The Portland presenter of distinctive performance from around the world embarks on a new season of theatrical celebration and social change

Boom Arts is looking to bring a festive revolution to Portland. “We’re coming together to celebrate and turn things upside down,” says curator and producer Ruth Wikler, describing her vision for the company’s seventh season. In a world of constant bad news she wants to find a way to engage our way to social change.

Shows at Boom Arts, a presenting company that searches the world for provocative and stimulating touring acts, often have short runs, one or two weekends at most. ArtsWatch will be following them this season from the inside – seeing shows, talking with the artists, getting perspectives from Wikler and others – to give readers a variety of insights on what they do and how they work. Performers who BoomArts likes to showcase tend to have singular profiles: they don’t always fall neatly into theater, or dance, or performance. This season’s opening act, Oct. 19-20 and 26-27 at the Paris Theatre, is the Ukrainian group Teatr-Pralnia (Laundry Theatre) with CCA Dakh and their show TseSho?/What’s That?.

Teatr-Pralnia: just your basic Ukrainian contemporary improvisational puppetry bass/melodica/violin/accordion performance troupe.

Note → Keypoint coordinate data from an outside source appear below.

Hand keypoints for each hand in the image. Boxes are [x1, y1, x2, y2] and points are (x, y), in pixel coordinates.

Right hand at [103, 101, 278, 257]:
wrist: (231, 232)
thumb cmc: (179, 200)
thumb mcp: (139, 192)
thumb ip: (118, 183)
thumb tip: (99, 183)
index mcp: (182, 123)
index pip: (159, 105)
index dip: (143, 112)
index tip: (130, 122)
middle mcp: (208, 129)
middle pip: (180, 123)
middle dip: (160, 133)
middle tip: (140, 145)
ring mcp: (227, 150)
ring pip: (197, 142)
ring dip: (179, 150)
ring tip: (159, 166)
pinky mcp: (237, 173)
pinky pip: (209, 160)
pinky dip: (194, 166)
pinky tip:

This is the group’s first time in the United States. Portland is one stop in the Kiev company’s national tour, which was made possible by Center Stage, a program of the U.S. Department of State’s Bureau of Educational and Cultural Affairs. Wikler travels a lot in her search for new acts to bring to Portland but it’s not just about finding something new, especially for international acts. Making connections with national presenters allows Boom Arts to host international groups that have secured their visas. “I have to find how to plug them into existing national partnerships. We’ve been talking to Center Stage for a few years now,” she says. “It was an opportunity we were excited to say yes to because we felt they fit our mission.”